Oil’s jerky path to recovery has been a frustrating, money-losing affair for hedge fund trader Pierre Andurand this year, but he’s sticking to his view that the commodity is set to rebound.
Even after his Andurand Commodities Fund lost about 12 percent through March as oil prices linger around $50 a barrel, he’s still betting that slowing Middle East production and declining U.S. fuel inventories show prices are headed higher, according to a letter to investors.
“While the price action year-to-date has proven to be extremely frustrating, our bullish outlook for oil prices has not changed,” Andurand wrote. “We maintain the view that front month oil prices will reach new highs over the next few months as fundamentals improve considerably going into the summer.”
Andurand’s $1.4 billion fund grew 22 percent last year as he successfully predicted both the early slide in prices and crude’s subsequent recovery. This year, crude has been “stuck in a trendless and choppy market” amid concerns about rising U.S. supplies, he said in the letter. Still, he pointed to Saudi Arabia’s output cuts, a fall in crude stored offshore of Iran and declines to stockpiles of U.S. refined products as signs that prices will soon rise.
Oil rebounded on Tuesday after falling six days amid projections that U.S. crude inventories dropped for a third week.

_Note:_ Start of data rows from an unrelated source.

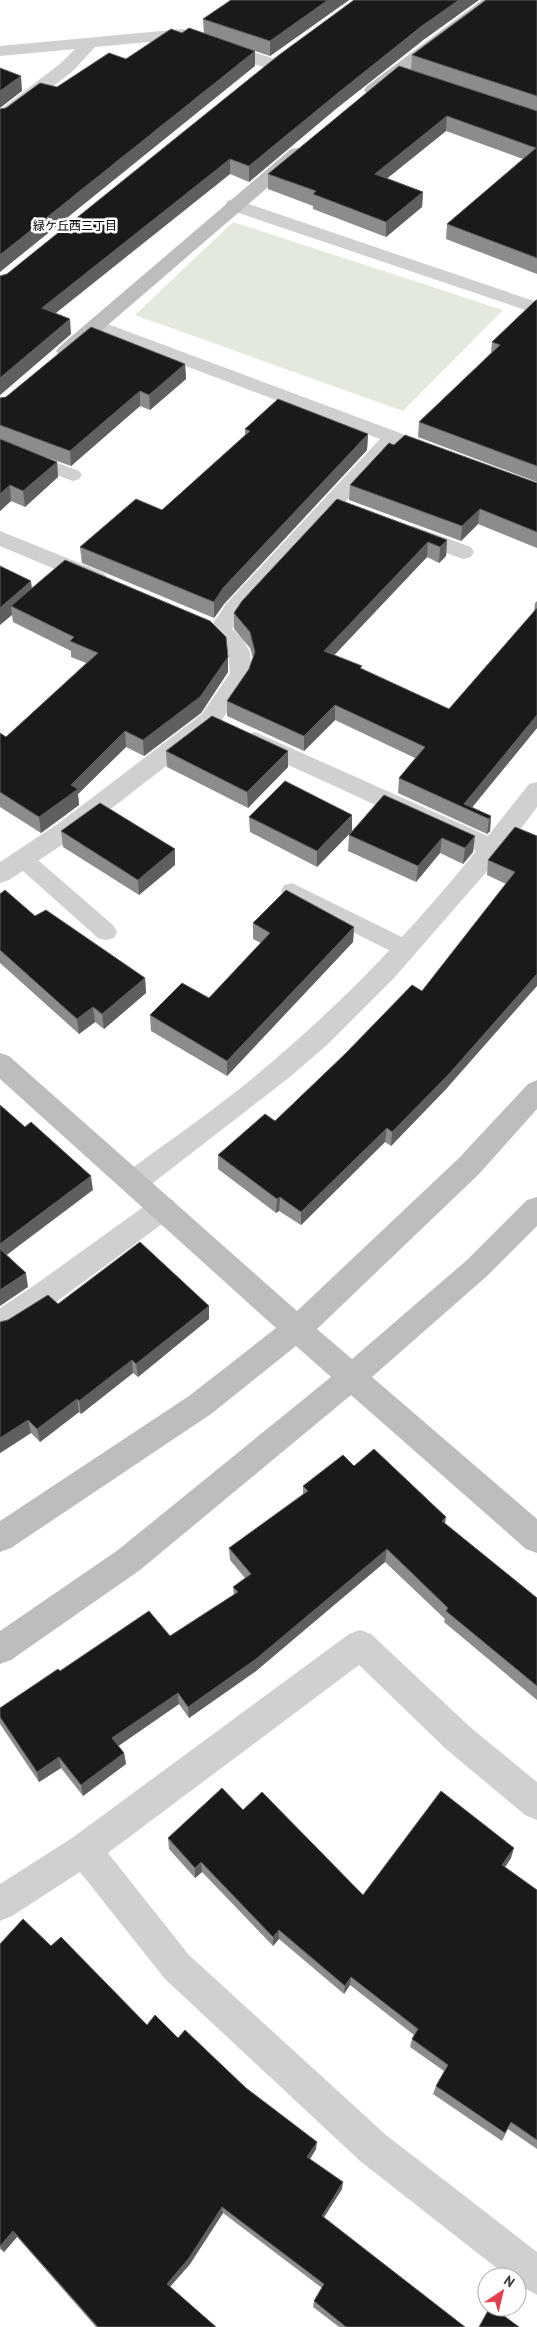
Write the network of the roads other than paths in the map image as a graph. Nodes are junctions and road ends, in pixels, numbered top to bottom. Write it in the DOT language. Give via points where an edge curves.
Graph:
graph roads {
  1 [pos="493,0"];
  2 [pos="198,24"];
  3 [pos="183,34"];
  4 [pos="90,43"];
  5 [pos="0,51"];
  6 [pos="287,54"];
  7 [pos="272,64"];
  8 [pos="395,72"];
  9 [pos="257,76"];
  10 [pos="413,78"];
  11 [pos="357,103"];
  12 [pos="0,118"];
  13 [pos="311,142"];
  14 [pos="234,205"];
  15 [pos="533,301"];
  16 [pos="97,326"];
  17 [pos="52,363"];
  18 [pos="394,438"];
  19 [pos="0,446"];
  20 [pos="429,451"];
  21 [pos="73,475"];
  22 [pos="398,528"];
  23 [pos="0,538"];
  24 [pos="463,552"];
  25 [pos="119,588"];
  26 [pos="225,726"];
  27 [pos="537,790"];
  28 [pos="493,848"];
  29 [pos="23,859"];
  30 [pos="0,874"];
  31 [pos="292,892"];
  32 [pos="106,932"];
  33 [pos="406,949"];
  34 [pos="0,1063"];
  35 [pos="537,1091"];
  36 [pos="134,1182"];
  37 [pos="163,1208"];
  38 [pos="537,1208"];
  39 [pos="0,1323"];
  40 [pos="297,1329"];
  41 [pos="352,1377"];
  42 [pos="0,1538"];
  43 [pos="537,1539"];
  44 [pos="0,1649"];
  45 [pos="537,1803"];
  46 [pos="84,1850"];
  47 [pos="0,1904"];
  48 [pos="537,2276"];
  1 -- 8 [label="street"];
  2 -- 3 [label="street"];
  3 -- 4 [label="street"];
  3 -- 7 [label="street"];
  4 -- 5 [label="street"];
  4 -- 12 [label="street" via="67,67"];
  6 -- 7 [label="street"];
  7 -- 9 [label="street"];
  8 -- 10 [label="street"];
  8 -- 11 [label="street"];
  13 -- 14 [label="street"];
  14 -- 15 [label="street"];
  14 -- 16 [label="street"];
  16 -- 17 [label="street"];
  16 -- 18 [label="street"];
  18 -- 20 [label="street"];
  18 -- 26 [label="street" via="343,507 233,610 211,626 234,643 239,652 241,673"];
  19 -- 21 [label="lane"];
  22 -- 24 [label="street"];
  23 -- 25 [label="street"];
  26 -- 28 [label="street"];
  26 -- 29 [label="street"];
  27 -- 28 [label="street"];
  28 -- 33 [label="street"];
  29 -- 30 [label="street"];
  29 -- 32 [label="lane"];
  31 -- 33 [label="lane"];
  33 -- 36 [label="street" via="282,1070"];
  34 -- 36 [label="street"];
  35 -- 40 [label="street" via="469,1166"];
  36 -- 37 [label="street"];
  37 -- 39 [label="street"];
  37 -- 40 [label="street"];
  38 -- 41 [label="street" via="477,1268"];
  40 -- 41 [label="street"];
  40 -- 42 [label="street" via="200,1405"];
  41 -- 43 [label="street"];
  41 -- 44 [label="street" via="129,1560"];
  45 -- 46 [label="street" via="458,1738 360,1645"];
  46 -- 47 [label="street"];
  46 -- 48 [label="street" via="177,1967 373,2148"];
}
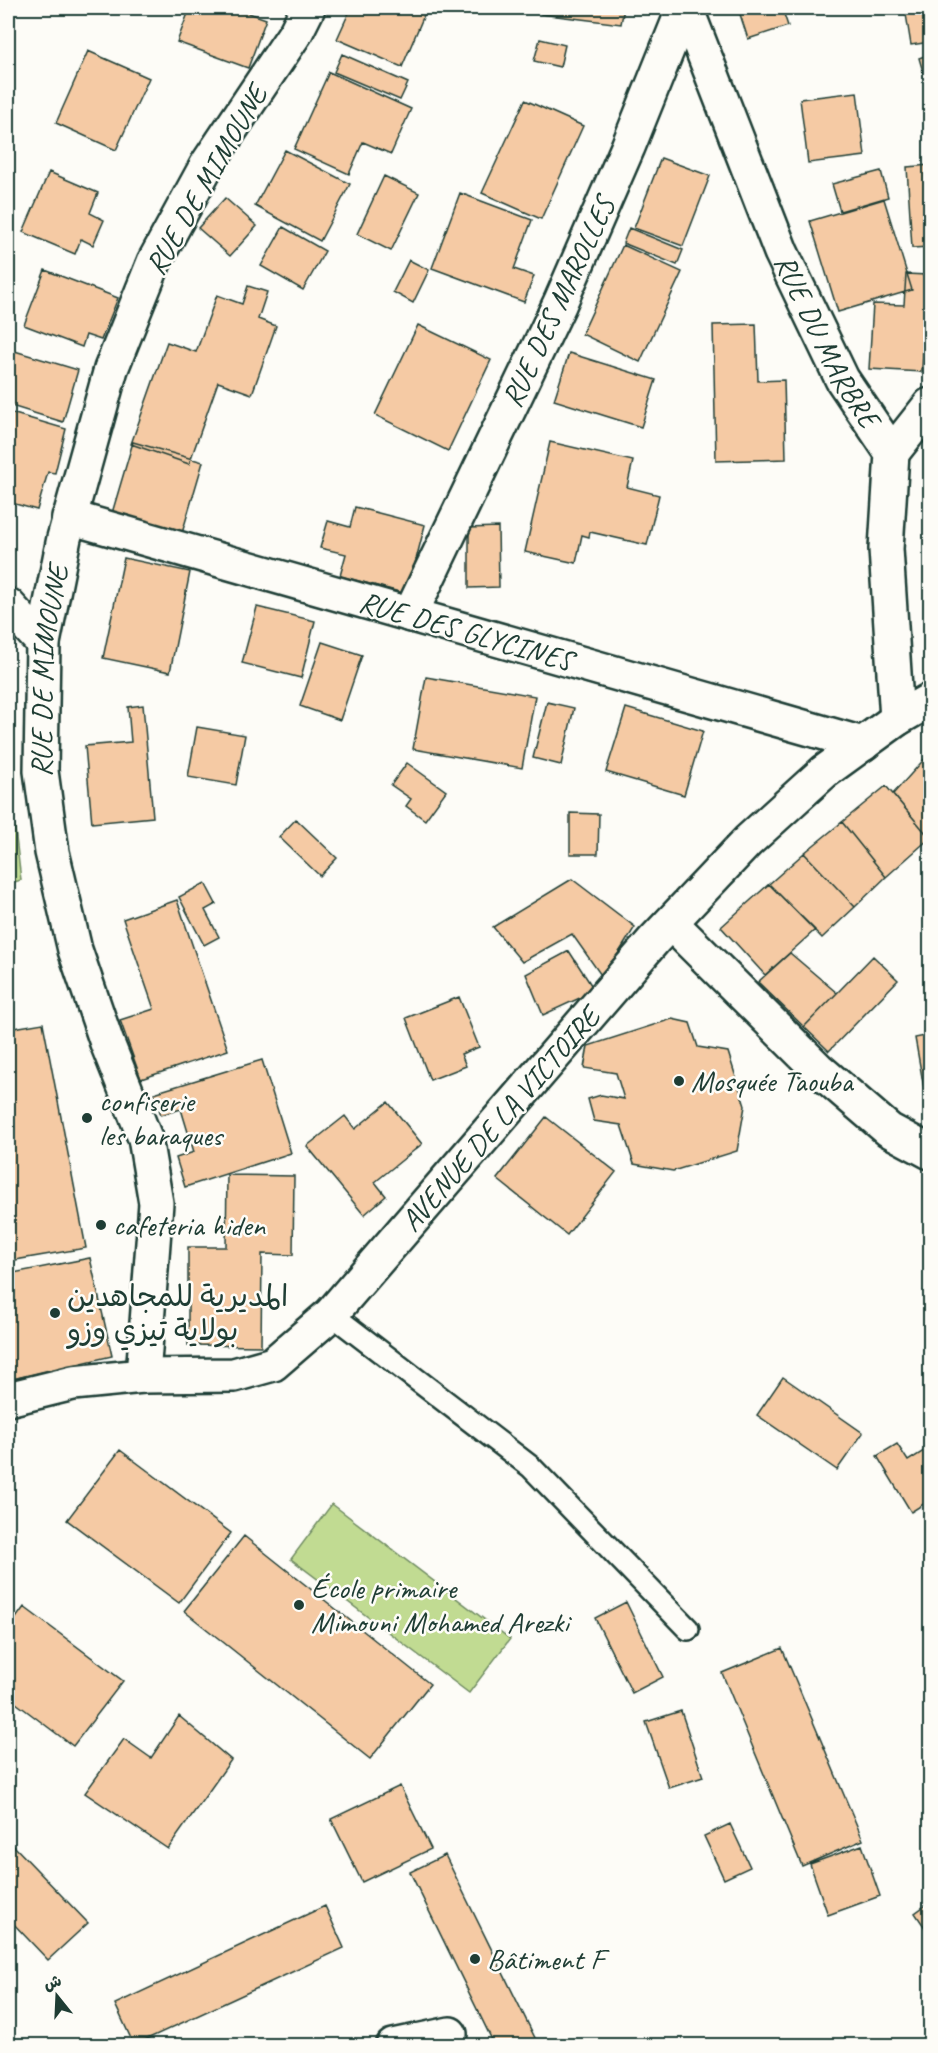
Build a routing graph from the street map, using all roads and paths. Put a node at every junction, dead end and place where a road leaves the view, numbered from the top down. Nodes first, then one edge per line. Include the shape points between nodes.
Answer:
1 (308, 8) edge
2 (685, 8) edge
3 (930, 405) edge
4 (892, 453) junction
5 (69, 517) junction
6 (416, 603) junction
7 (8, 605) edge
8 (43, 644) junction
9 (930, 700) edge
10 (897, 719) junction
11 (862, 744) junction
12 (672, 923) junction
13 (930, 1152) edge
14 (331, 1314) junction
15 (143, 1376) junction
16 (8, 1399) edge
17 (688, 1629) dead end
18 (450, 2034) dead end
19 (393, 2046) edge

1 - 5 street, RUE DE MIMOUNE via 208,163 154,262 111,369
2 - 4 street, RUE DU MARBRE via 781,252 842,379
2 - 6 street, RUE DES MAROLLES via 560,303
3 - 4 street
4 - 10 street, RUE DU MARBRE via 886,549
5 - 6 street, RUE DES GLYCINES
5 - 8 street, RUE DE MIMOUNE
6 - 11 street, RUE DES GLYCINES
7 - 8 street
8 - 15 street, RUE DE MIMOUNE via 41,771 52,852 75,950 145,1138 156,1203
9 - 10 street, AVENUE DE LA VICTOIRE
10 - 11 street, AVENUE DE LA VICTOIRE
11 - 12 street, AVENUE DE LA VICTOIRE via 824,772 748,841
12 - 13 street via 818,1069 889,1130
12 - 14 street, AVENUE DE LA VICTOIRE
14 - 15 street, AVENUE DE LA VICTOIRE via 273,1364 234,1375
14 - 17 lane via 531,1467
15 - 16 street, AVENUE DE LA VICTOIRE via 74,1383
18 - 19 street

Surging U.S. shale drilling may add 800,000 barrels a day of production this year, but that will be outstripped by rising demand and declines elsewhere in the world, Andurand said.
“U.S. shale production would have to grow more for the market to offset demand growth and continuous supply declines,” he wrote. Such a ramp-up “will not happen without a sharp escalation in costs and therefore higher oil prices. Service costs have already been ratcheting up over the last six months. We expect cost inflation to continue and intensify.”